In one institution's review of 87 patients with PE, 34 were treated with heparin, 28 with streptokinase, and 25 with embolectomy.137 Pretreatment embolic scores were most severe in the embolectomy group. Hospital mortality in the heparin, streptokinase, and surgery groups was 6%, 21%, and 20%, respectively. However, cumulative survival at 5 years was 68%, 64%, and 80%, a trend favoring embolectomy. However, most late deaths were due to malignancy, not recurrent PE or chronic pulmonary hypertension. Although the authors recommended surgical embolectomy for all patients with emboli in the main pulmonary arteries based on their results, regardless of the hemodynamic impact, this study was not randomized and the possibility seems large that the long-term benefit for embolectomy was related to selection of patients. A more recent trial showed that surgical embolectomy was comparable to thrombolytic therapy in patients with massive PE.138
Mortality due to embolectomy appears to be in the range of 30% to 40%, but may be as low as 8% in those who have not sustained cardiac arrest preoperatively.139,140 Even if this lower number reflects improvements in anesthetic or operative technique, this mortality is still comparable to that of patients with massive embolism treated less invasively.141 The argument that embolectomy might reduce the long-term consequences of chronic pulmonary hypertension lacks force, even though this complication is more common than previously thought.142 Thus it has never been demonstrated in a well-performed trial that embolectomy confers any advantage over thrombolytic therapy, or for that matter heparin. The population of patients who might benefit from embolectomy appears to be those who meet the following criteria: those with a hemodynamically significant embolism, in whom thrombolytic therapy is contraindicated; and in a center with a rapidly responding cardiopulmonary bypass team and a surgeon experienced in the technique of embolectomy.
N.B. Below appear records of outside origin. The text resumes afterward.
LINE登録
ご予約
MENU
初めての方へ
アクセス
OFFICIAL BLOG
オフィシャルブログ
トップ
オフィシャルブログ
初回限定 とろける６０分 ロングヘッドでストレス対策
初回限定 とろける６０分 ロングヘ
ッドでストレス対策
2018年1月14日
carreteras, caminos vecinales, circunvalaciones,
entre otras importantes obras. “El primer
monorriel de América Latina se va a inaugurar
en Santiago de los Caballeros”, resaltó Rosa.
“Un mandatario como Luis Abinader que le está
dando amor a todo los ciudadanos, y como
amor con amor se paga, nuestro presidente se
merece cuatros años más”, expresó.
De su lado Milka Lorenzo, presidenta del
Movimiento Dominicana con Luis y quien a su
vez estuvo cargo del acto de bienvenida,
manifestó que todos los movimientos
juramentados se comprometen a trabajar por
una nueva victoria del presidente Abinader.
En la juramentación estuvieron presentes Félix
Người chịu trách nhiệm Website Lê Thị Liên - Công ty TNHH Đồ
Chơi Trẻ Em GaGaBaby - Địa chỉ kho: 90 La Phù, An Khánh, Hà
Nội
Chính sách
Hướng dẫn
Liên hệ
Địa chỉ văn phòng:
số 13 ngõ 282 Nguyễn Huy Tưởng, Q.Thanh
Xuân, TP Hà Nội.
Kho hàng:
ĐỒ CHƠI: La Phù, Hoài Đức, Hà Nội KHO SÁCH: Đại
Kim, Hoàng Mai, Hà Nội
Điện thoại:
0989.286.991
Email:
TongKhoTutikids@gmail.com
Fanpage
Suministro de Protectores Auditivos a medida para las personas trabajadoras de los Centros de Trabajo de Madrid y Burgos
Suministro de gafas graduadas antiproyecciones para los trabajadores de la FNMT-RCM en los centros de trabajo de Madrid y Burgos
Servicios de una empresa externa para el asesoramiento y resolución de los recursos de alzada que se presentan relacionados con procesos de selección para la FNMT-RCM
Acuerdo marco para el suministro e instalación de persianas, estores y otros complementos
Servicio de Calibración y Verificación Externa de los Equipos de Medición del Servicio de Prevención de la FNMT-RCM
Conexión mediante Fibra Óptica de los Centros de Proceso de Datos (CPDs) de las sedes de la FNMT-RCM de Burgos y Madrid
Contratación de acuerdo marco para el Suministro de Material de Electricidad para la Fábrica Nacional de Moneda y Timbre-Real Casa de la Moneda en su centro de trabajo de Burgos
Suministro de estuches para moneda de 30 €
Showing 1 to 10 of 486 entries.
Several new devices have been tested which aim to remove pulmonary emboli less invasively than the direct surgical approach. For example, a 10F suction catheter, inserted through a jugular or femoral venotomy and advanced into the pulmonary artery has been used to extract clot.143 Eleven of eighteen patients improved immediately. Suction embolectomy was more likely to be successful in patients treated promptly after hemodynamic deterioration. More recently, patients with shock underwent mechanical fragmentation of their massive PE with a rotational pigtail catheter, followed by thrombolytic therapy.144 Nine of ten patients survived, and 6 of the survivors achieved hemodynamic stability within 48 hours of the procedure. Alternative methods to re-establish pulmonary artery patency include endovascular stents,145 but experience with all of these techniques is limited.